Tasks that do not complete successfully will have an execution summary that records the errors encountered.

Agents y modules generated by the plugin

The plugin will create one agent for each target database.

 Each agent will contain the following modules if "engine_uptime" is activated:


restart_detection

It will be 0 if an unexpected restart is detected, and 1 if this is not the case. When a server restarts unexpectedly, there can

be a disruption in database access, and potentially, transactions or data may not be saved correctly, leading to data integrity issues.

If "query_stats" is activated, each agent will contain the following modules:

queries The total number of queries. Monitoring queries is essential for understanding the workload running on the server and assessing the overall system performance. By monitoring the total number of queries, you can identify activity spikes, optimize performance, and detect potential issues such as inefficient or excessive queries.
update The number of UPDATE queries. UPDATE queries are used to modify existing data in the database. Monitoring UPDATE queries is important to assess the frequency and efficiency of data updates. You can identify UPDATE queries that affect a large number of rows or have a significant impact on server performance. This allows you to optimize queries, review table structures, or take measures to reduce the load generated by updates.
delete The number of DELETE queries. DELETE queries are used to remove data from the database. Monitoring DELETE queries is useful to assess the frequency and efficiency of data deletions. You can identify DELETE queries that affect a large number of rows or have a significant impact on server performance. This allows you to optimize queries, review table structures, or take measures to reduce the load generated by deletions.
insert The number of INSERT queries. INSERT queries are used to add new data to the database. Monitoring INSERT queries allows you to assess the frequency and efficiency of data insertions. You can identify INSERT queries that are generating a high load on the server or may be causing performance issues. This enables you to optimize queries, review table structures, or consider strategies like deferred insertion to enhance performance in high-concurrency environments.

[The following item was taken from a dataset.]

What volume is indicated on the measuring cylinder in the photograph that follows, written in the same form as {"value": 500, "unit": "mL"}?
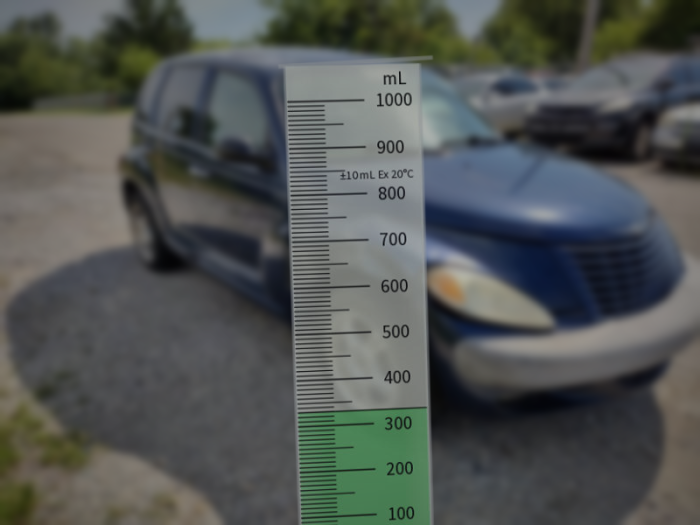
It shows {"value": 330, "unit": "mL"}
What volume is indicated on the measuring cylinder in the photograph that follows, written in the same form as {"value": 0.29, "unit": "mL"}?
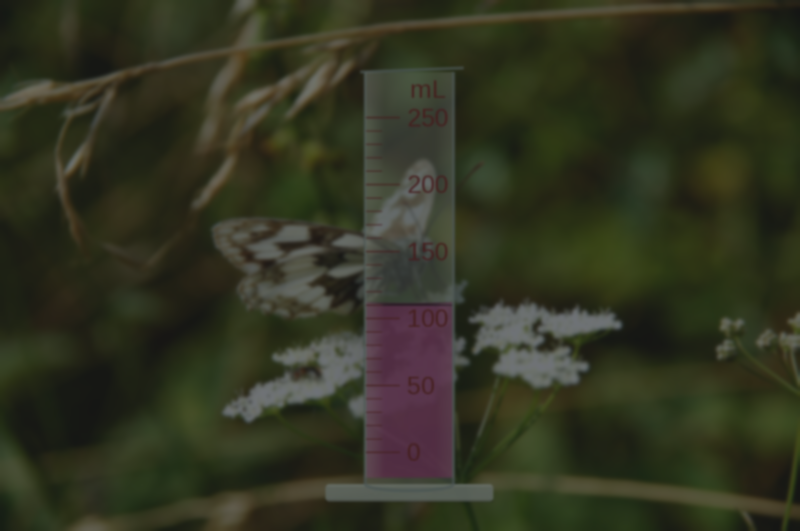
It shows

If "analyze_connections" is activated, each agent will contain the following modules:



session usage The number of current connections relative to the total maximum connections. Monitoring session usage in SQL Server is important for optimizing performance, identifying locking issues, enhancing security and auditing, and efficiently planning server resources.

The plugin will also create one module for each custom query defined in the configuration file.